Veinte años esperando que este país sea mío de verdad
Hace casi 20 años, cuando llegué a este país, una de las cosas más aterradoras —entre todas las cosas aterradoras que imagina, siente y vive una inmigrante indocumentada que, además, tiene rasgos sospechosos— fue descubrir que nosotros, los últimos en llegar, los “panchitos”, “sudacas”, “ilegales”, no éramos los más odiados por la sociedad; que había un desprecio fermentado, una fosa común de odio añejo, hacia el pueblo gitano. Lo descubrí rápido: en los chistes, los refranes, los comentarios, la forma en la que la televisión explotaba sus muestras de dolor, hacía zoom en su precariedad, ponía signos de exclamación sobre su raza si alguno delinquía. Es decir, metía a todo el pueblo gitano —más de 700.000 personas— en un mismo saco de bichos y serpientes.
En diciembre de 2022, el periodista Óscar Civieta publicó un artículo en La Marea titulado “La discriminación hacia el pueblo gitano aumenta en las redes sociales”. En esa nota, cita las frases que encontró en la cloaca anónima de internet. Son espeluznantes: “No merecéis respeto, sois peor que las ratas”, “lo que deben hacer en ese barrio es quemarlo entero”, “putos gitanos, ratas de mierda sin domesticar. Cucarachas”, “napalm sobre toda la barriada” o “qué ganas de matar gitanos”.
Yo, que no tenía papeles, que hablo como latinoamericana, que tengo unos rasgos no ibéricos y que estaba tan lejos de todo lo que llamaba hogar, pensaba en lo difícil que sería para mí hacerme un hueco en una sociedad que detestaba con tal desparpajo a sus compatriotas, a gente con DNI español, a los suyos, pues.
Ellos y nosotros.
Cuando me preguntaban si había racismo en este país, recordaba las generalizaciones sobre los hombres y las mujeres gitanas que tan naturales, tan incuestionables, les parecían a los españoles. Luego escuché las que nos dedicaban a nosotros y nosotras. Muchos pensaban —¿piensan?— que somos más tontos, más manipulables, más vagos, menos higiénicos, más bulliciosos. Otros, los que intentan deconstruir su racismo, creen que somos una versión parecida, pero de menor calidad. O sea, creen que las personas que venimos de ese delirio de identidades llamado América Latina, millón y medio para ser exactos, somos todos iguales.
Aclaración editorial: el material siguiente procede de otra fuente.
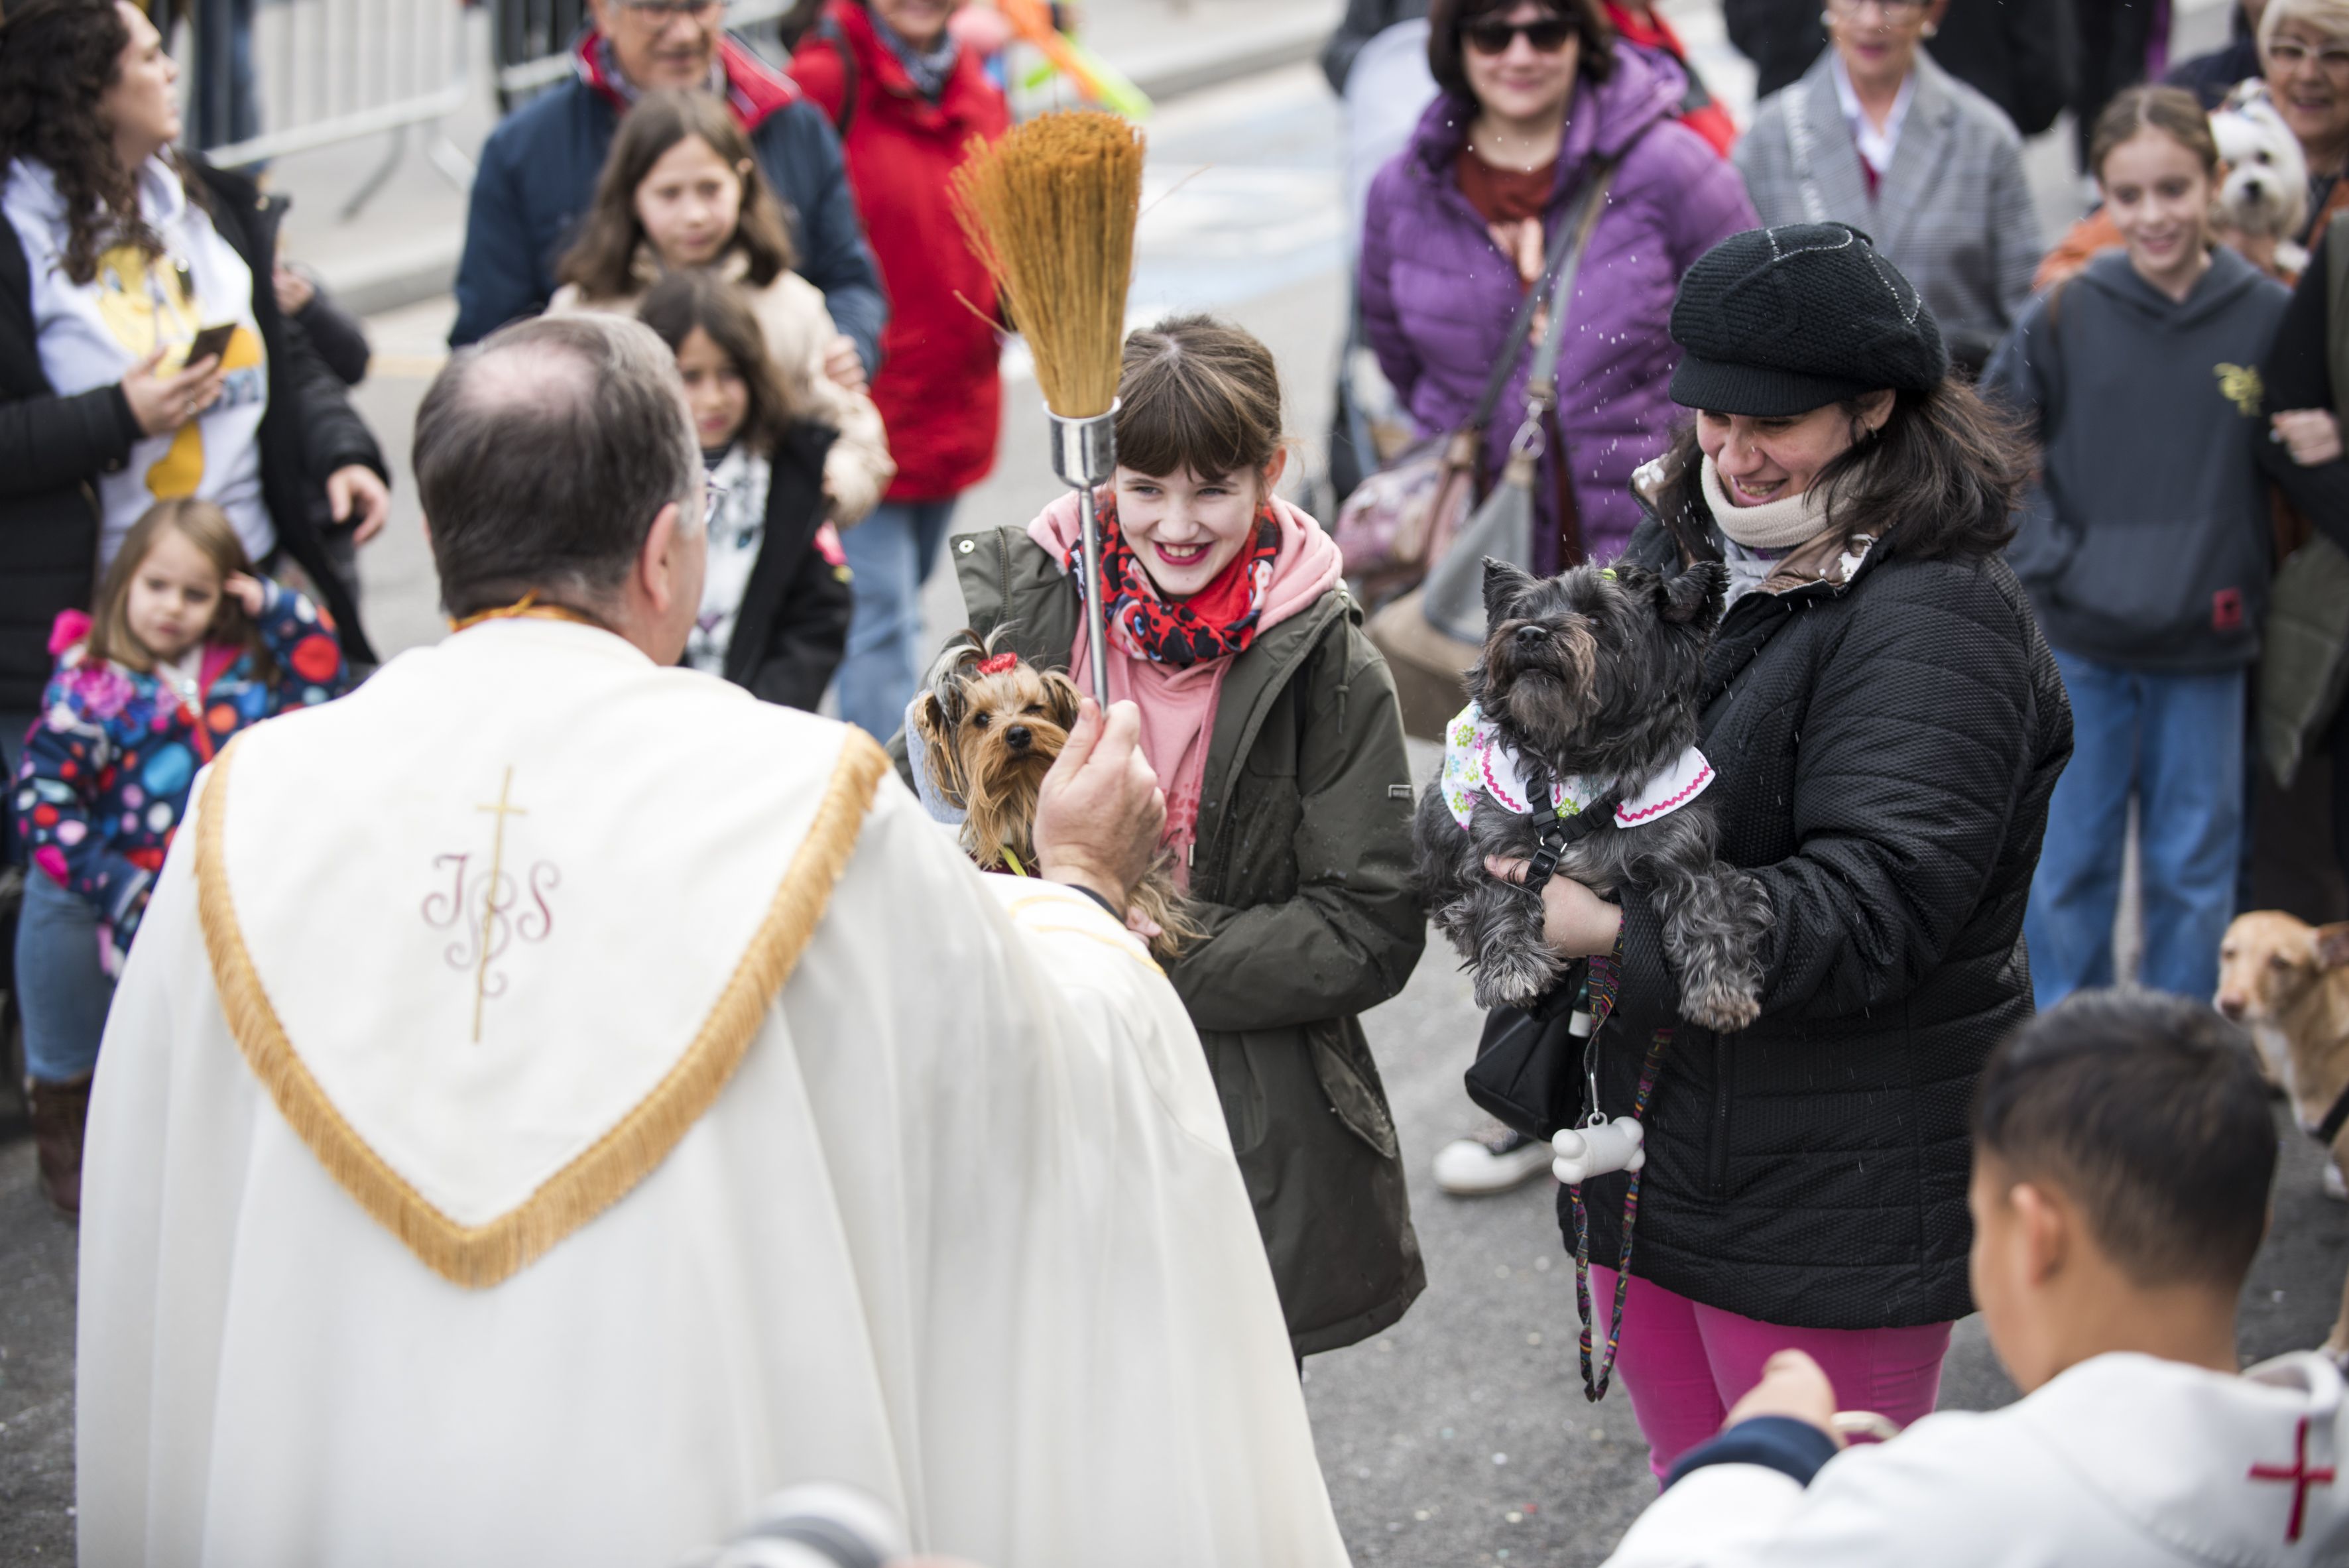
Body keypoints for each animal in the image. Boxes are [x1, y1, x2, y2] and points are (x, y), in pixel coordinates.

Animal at [1409, 561, 1766, 1028]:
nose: (1529, 633)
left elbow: (1712, 903)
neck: (1580, 773)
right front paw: (1512, 967)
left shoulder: (1686, 854)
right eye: (1523, 612)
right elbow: (1497, 897)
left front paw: (1723, 986)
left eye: (1597, 619)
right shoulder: (1493, 851)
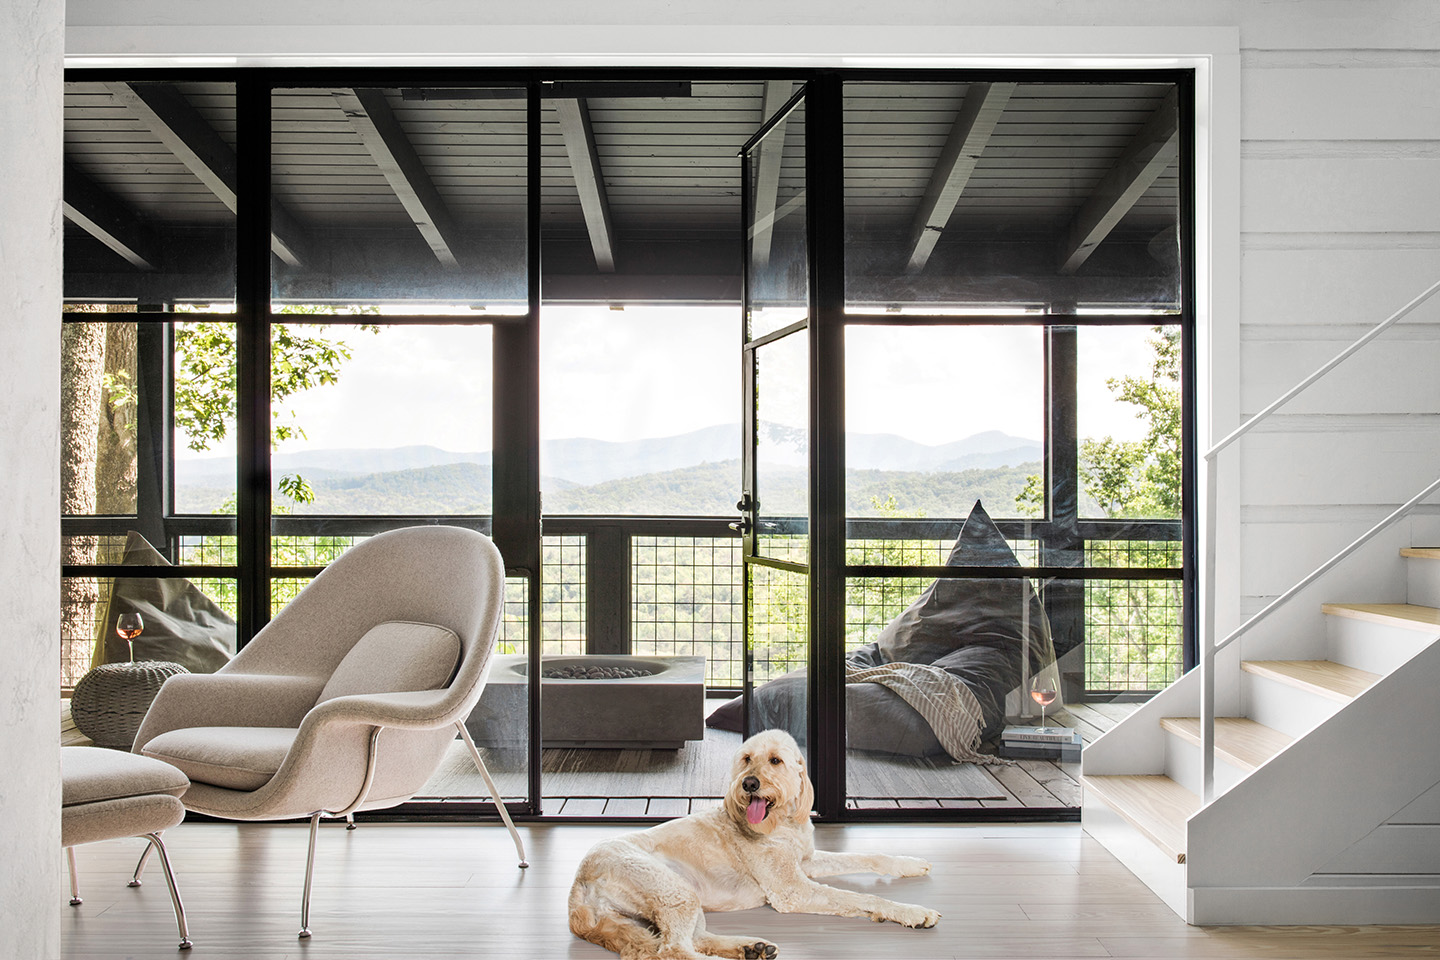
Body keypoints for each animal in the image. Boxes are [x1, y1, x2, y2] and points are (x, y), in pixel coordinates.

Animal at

Llevo casi 20 años en este país y sigo teniendo problemas para alquilar por mi acento. “No porque vosotros vivís de a 20”, me dijo una vez una señora. ¿Quiénes son ese vosotros del que me habla? ¿Los ecuatorianos, los latinos, los inmigrantes? Cuando estaba casada, en cambio, era fácil. Mi ex, de acento adecuado, era quien hacía las llamadas luego de que a mí me dijeran una y otra vez que ya estaba alquilado.
Tuve techo porque vivía con una persona que pronunciaba la zeta y la ce.
Me separé de esa persona y me separé, a la vez, del cobijo protector de su acento.
Cuando llegué de mi país, Ecuador, tuve que inventarme una hoja de vida en la que apareciera lo que se esperaba de una mujer inmigrante con mi nacionalidad: que supiera cocinar, limpiar y cuidar niños o mayores. Ese era nuestro lugar y ay de la que quisiera saltárselo, intercambiarlo, desconocerlo. En esa hoja de vida, que aún debo tener guardada, no aparecía mi carrera, mis gustos, mi vocación. No aparecía yo, sino la idea de lo que tenía que ser yo.
El día en el que me dieron el permiso de residencia, me senté en la acera frente a la Oficina de Extranjería y lloré: ya podía tener un contrato de móvil, cuenta de banco, abrirme camino en lo mío, homologar mi título universitario. Podía, maravilla de maravillas, visitar a mis padres en Navidad y volver a España, donde estaba mi hogar. Podía, además, matar al puercoespín que se me formaba en la garganta cada vez que veía a un policía. El número que empezaba por equis, creía yo, venía a decir: para nosotros ya eres una persona. Pero no, tu voz suena como suena y tu cara se ve como se ve. Tengas papeles o no los tengas.
Por eso, cuando a este artículo le aparezcan comentarios como “vete a tu puto país, aprovechada”, “encima que os dejamos vivir aquí”, “rata de mierda”, “maldita panchita”, volveré a preguntarme si este lugar, donde están mi casa y mis afectos, será algún día mío de verdad.